8. Kommunikation: “Hast Du der Maklerin schon geschrieben?”

Falls Du planst, Deine Wohnung inklusive Partner:in anzumieten, solltet ihr gerade für den anfänglichen Kontakt einen Zuständigen bestimmen. Überlegt Euch, wer in der Kommunikation “den Hut aufhat”. Je nach Andrang und Anzahl der angebotenen Objekte kann es vorkommen, dass bei zwei unterschiedlichen Absendern E-Mails falsch vom Anbietenden zugeordnet werden. Durch eine genaue Absprache können diese Fehler vermieden und Schriftverkehr schneller zugeordnet werden. Zusätzlich sollte einer stets das Handy im Blick behalten, falls telefonisch auf eine Anfrage reagiert wird.

9. Besichtigungstermin: Du kannst, auch wenn Du nicht kannst

Die Taktung von Besichtigungsterminen ist meist nur schwer veränderbar. Immerhin müssen regulär drei Parteien Zeit finden. Wenn Dir ein Slot angeboten wird, nimm ihn einfach - und wenn am Ende Deine Schwester vertretungsweise hingehen muss. So ist Dein Termin sicher und Du hast einen Fuß in der Tür. Deine Schwester kann beispielsweise die Wohnung für Dich filmen und Deine Fragen mitnehmen - hauptsache, Du konntest Dir einen Termin sichern und der Erstkontakt ist erfolgreich über die Bühne gegangen.

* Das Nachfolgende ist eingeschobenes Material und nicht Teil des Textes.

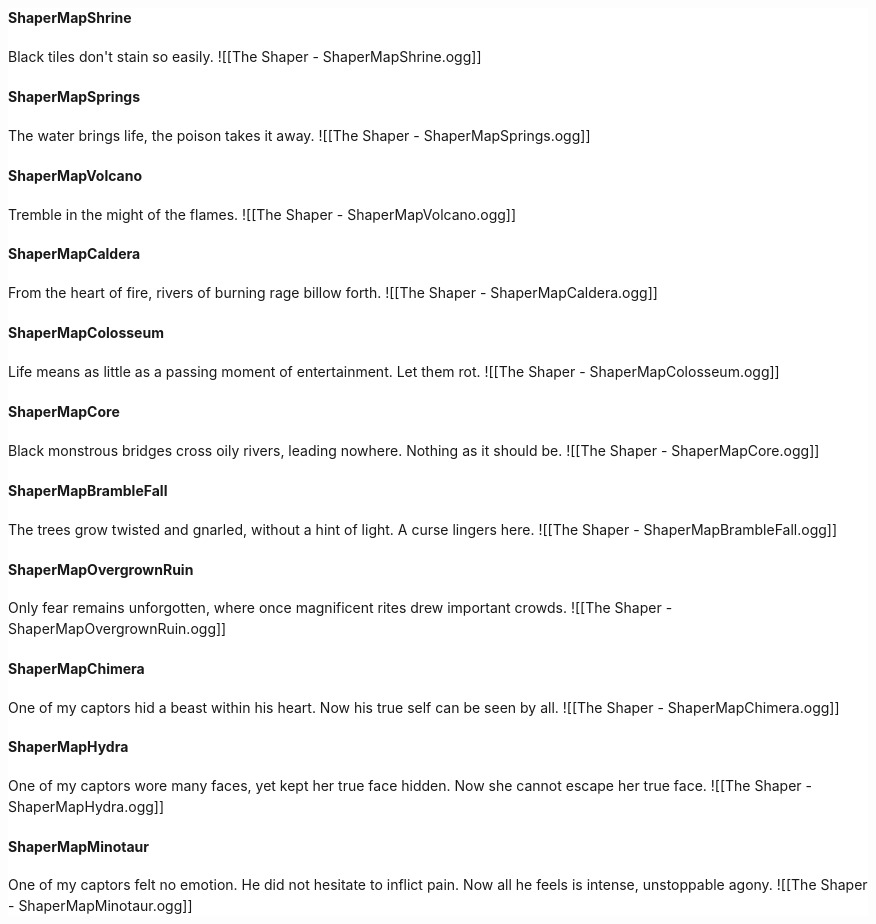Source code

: #### ShaperMapShrine
Black tiles don't stain so easily.
![[The Shaper - ShaperMapShrine.ogg]]

#### ShaperMapSprings
The water brings life, the poison takes it away.
![[The Shaper - ShaperMapSprings.ogg]]

#### ShaperMapVolcano
Tremble in the might of the flames.
![[The Shaper - ShaperMapVolcano.ogg]]

#### ShaperMapCaldera
From the heart of fire, rivers of burning rage billow forth.
![[The Shaper - ShaperMapCaldera.ogg]]

#### ShaperMapColosseum
Life means as little as a passing moment of entertainment. Let them rot.
![[The Shaper - ShaperMapColosseum.ogg]]

#### ShaperMapCore
Black monstrous bridges cross oily rivers, leading nowhere. Nothing as it should be.
![[The Shaper - ShaperMapCore.ogg]]

#### ShaperMapBrambleFall
The trees grow twisted and gnarled, without a hint of light. A curse lingers here.
![[The Shaper - ShaperMapBrambleFall.ogg]]

#### ShaperMapOvergrownRuin
Only fear remains unforgotten, where once magnificent rites drew important crowds.
![[The Shaper - ShaperMapOvergrownRuin.ogg]]

#### ShaperMapChimera
One of my captors hid a beast within his heart. Now his true self can be seen by all.
![[The Shaper - ShaperMapChimera.ogg]]

#### ShaperMapHydra
One of my captors wore many faces, yet kept her true face hidden. Now she cannot escape her true face.
![[The Shaper - ShaperMapHydra.ogg]]

#### ShaperMapMinotaur
One of my captors felt no emotion. He did not hesitate to inflict pain. Now all he feels is intense, unstoppable agony.
![[The Shaper - ShaperMapMinotaur.ogg]]
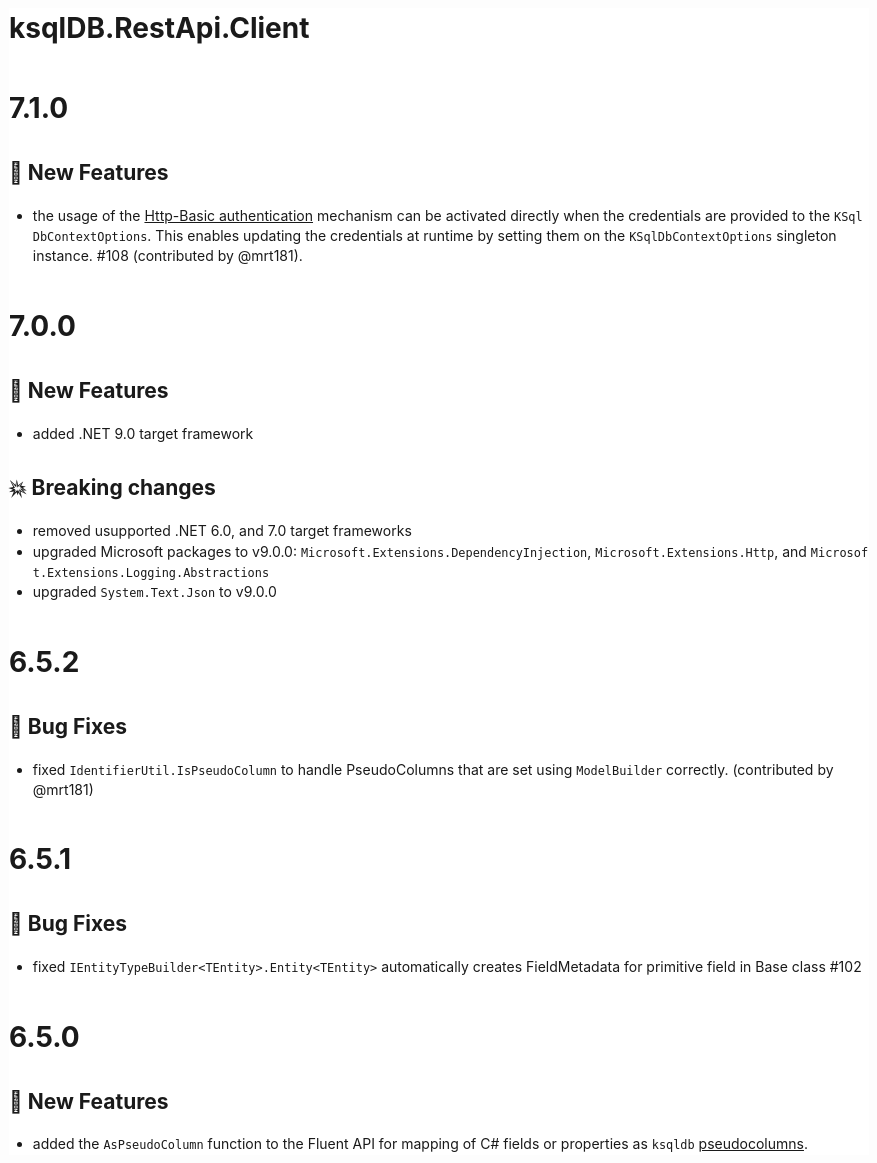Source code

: # ksqlDB.RestApi.Client

# 7.1.0

## 🚀 New Features
- the usage of the [Http-Basic authentication](https://docs.ksqldb.io/en/latest/operate-and-deploy/installation/server-config/security/#configuring-listener-for-http-basic-authenticationauthorization)
mechanism can be activated directly when the credentials are provided to the `KSqlDbContextOptions`.
This enables updating the credentials at runtime by setting them on the `KSqlDbContextOptions` singleton instance. #108 (contributed by @mrt181).

# 7.0.0

## 🚀 New Features
- added .NET 9.0 target framework

## 💥 Breaking changes
- removed usupported .NET 6.0, and 7.0 target frameworks
- upgraded Microsoft packages to v9.0.0: `Microsoft.Extensions.DependencyInjection`, `Microsoft.Extensions.Http`, and `Microsoft.Extensions.Logging.Abstractions`
- upgraded `System.Text.Json` to v9.0.0

# 6.5.2

## 🐛 Bug Fixes
- fixed `IdentifierUtil.IsPseudoColumn` to handle PseudoColumns that are set using `ModelBuilder` correctly. (contributed by @mrt181)

# 6.5.1

## 🐛 Bug Fixes
- fixed `IEntityTypeBuilder<TEntity>.Entity<TEntity>` automatically creates FieldMetadata for primitive field in Base class #102

# 6.5.0

## 🚀 New Features
- added the `AsPseudoColumn` function to the Fluent API for mapping of C# fields or properties as `ksqldb` [pseudocolumns](https://docs.ksqldb.io/en/latest/reference/sql/data-definition/#pseudocolumns).
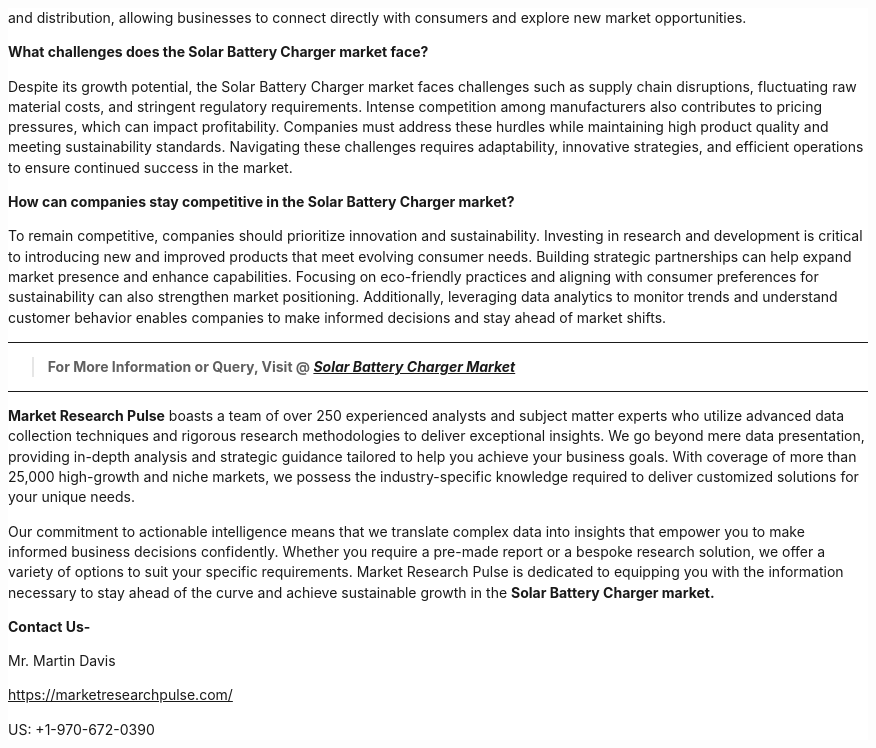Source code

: and distribution, allowing businesses to connect directly with consumers and explore new market opportunities.</p><p><strong>What challenges does the Solar Battery Charger market face?</strong></p><p>Despite its growth potential, the Solar Battery Charger market faces challenges such as supply chain disruptions, fluctuating raw material costs, and stringent regulatory requirements. Intense competition among manufacturers also contributes to pricing pressures, which can impact profitability. Companies must address these hurdles while maintaining high product quality and meeting sustainability standards. Navigating these challenges requires adaptability, innovative strategies, and efficient operations to ensure continued success in the market.</p><p><strong>How can companies stay competitive in the Solar Battery Charger market?</strong></p><p>To remain competitive, companies should prioritize innovation and sustainability. Investing in research and development is critical to introducing new and improved products that meet evolving consumer needs. Building strategic partnerships can help expand market presence and enhance capabilities. Focusing on eco-friendly practices and aligning with consumer preferences for sustainability can also strengthen market positioning. Additionally, leveraging data analytics to monitor trends and understand customer behavior enables companies to make informed decisions and stay ahead of market shifts.</p><hr /><blockquote><p><strong>For More Information or Query, Visit @&nbsp;<em><a href="https://marketresearchpulse.com/report/74351/solar-battery-charger-market?utm_source=Linkedin&utm_medium=023">Solar Battery Charger Market</a></em></strong></p></blockquote><hr /><p><strong>Market Research Pulse</strong> boasts a team of over 250 experienced analysts and subject matter experts who utilize advanced data collection techniques and rigorous research methodologies to deliver exceptional insights. We go beyond mere data presentation, providing in-depth analysis and strategic guidance tailored to help you achieve your business goals. With coverage of more than 25,000 high-growth and niche markets, we possess the industry-specific knowledge required to deliver customized solutions for your unique needs.</p><p>Our commitment to actionable intelligence means that we translate complex data into insights that empower you to make informed business decisions confidently. Whether you require a pre-made report or a bespoke research solution, we offer a variety of options to suit your specific requirements. Market Research Pulse is dedicated to equipping you with the information necessary to stay ahead of the curve and achieve sustainable growth in the <strong>Solar Battery Charger market.</strong></p><p><strong>Contact Us-</strong></p><p>Mr. Martin Davis</p><p>https://marketresearchpulse.com/</p><p>US: +1-970-672-0390</p>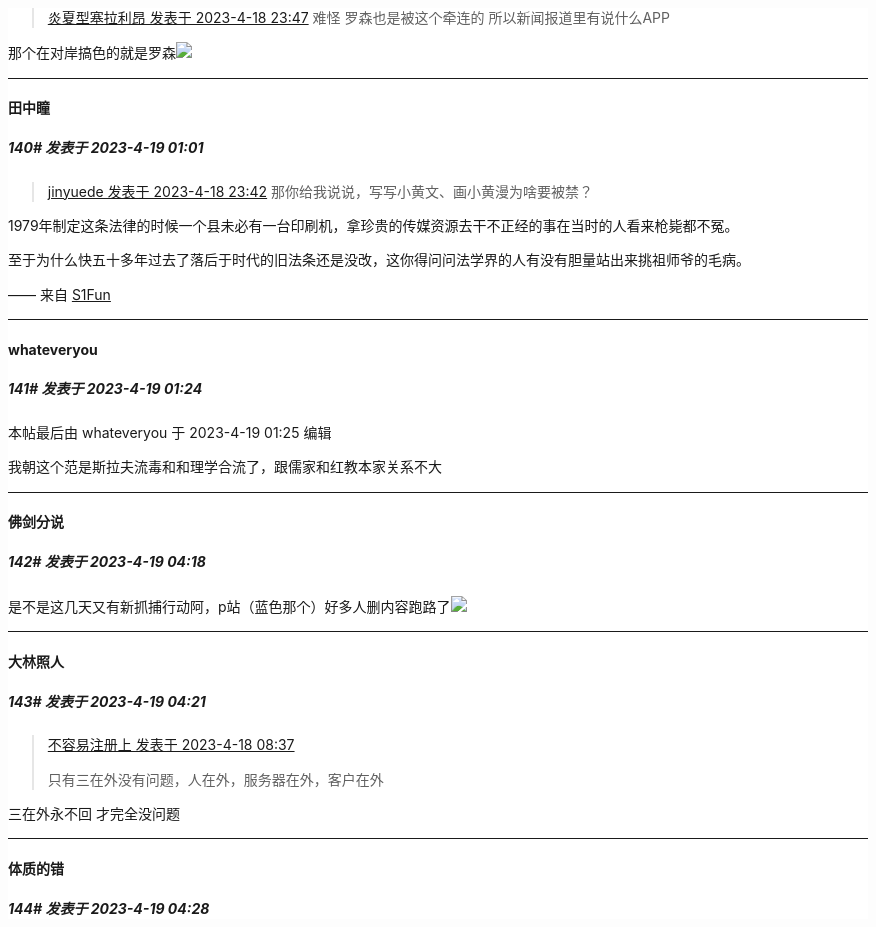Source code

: <blockquote><a href="httphttps://bbs.saraba1st.com/2b/forum.php?mod=redirect&amp;goto=findpost&amp;pid=60512743&amp;ptid=2129398" target="_blank">炎夏型塞拉利昂 发表于 2023-4-18 23:47</a>
难怪 罗森也是被这个牵连的 
所以新闻报道里有说什么APP</blockquote>
那个在对岸搞色的就是罗森<img src="https://static.saraba1st.com/image/smiley/face2017/064.png" referrerpolicy="no-referrer">


*****

####  田中瞳  
##### 140#       发表于 2023-4-19 01:01

<blockquote><a href="httphttps://bbs.saraba1st.com/2b/forum.php?mod=redirect&amp;goto=findpost&amp;pid=60512671&amp;ptid=2129398" target="_blank">jinyuede 发表于 2023-4-18 23:42</a>
那你给我说说，写写小黄文、画小黄漫为啥要被禁？</blockquote>
1979年制定这条法律的时候一个县未必有一台印刷机，拿珍贵的传媒资源去干不正经的事在当时的人看来枪毙都不冤。

至于为什么快五十多年过去了落后于时代的旧法条还是没改，这你得问问法学界的人有没有胆量站出来挑祖师爷的毛病。

—— 来自 [S1Fun](https://s1fun.koalcat.com)


*****

####  whateveryou  
##### 141#       发表于 2023-4-19 01:24

 本帖最后由 whateveryou 于 2023-4-19 01:25 编辑 

我朝这个范是斯拉夫流毒和和理学合流了，跟儒家和红教本家关系不大


*****

####  佛剑分说  
##### 142#       发表于 2023-4-19 04:18

是不是这几天又有新抓捕行动阿，p站（蓝色那个）好多人删内容跑路了<img src="https://static.saraba1st.com/image/smiley/face2017/044.png" referrerpolicy="no-referrer">

*****

####  大林照人  
##### 143#       发表于 2023-4-19 04:21

<blockquote><a href="httphttps://bbs.saraba1st.com/2b/forum.php?mod=redirect&amp;goto=findpost&amp;pid=60511197&amp;ptid=2129398" target="_blank">不容易注册上 发表于 2023-4-18 08:37</a>

只有三在外没有问题，人在外，服务器在外，客户在外</blockquote>
三在外永不回 才完全没问题

*****

####  体质的错  
##### 144#       发表于 2023-4-19 04:28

10. Weniger ist mehr & bitte recht freundlich

Schon klar, Du willst einen guten Eindruck machen. Aber: Am langen Ende sind viele Informationen gar nicht von Belang. Vermieter:innen müssen unzählige E-Mails lesen, Besichtigungen durchführen und Nachgespräche führen, dass ein unkomplizierter Ablauf mehr als gern gesehen wird. Zusätzlich haben Anbietende oftmals mit enttäuschten Suchenden zu tun, die ihrem Frust über die Wohnungsknappheit Luft machen wollen. Merke also: Anbietenden mit Freundlichkeit und Respekt entgegentreten - selbst dann, wenn es dieses Mal leider nicht geklappt hat.

Wir wünschen Dir ganz viel Erfolg bei Deiner Wohnungssuche!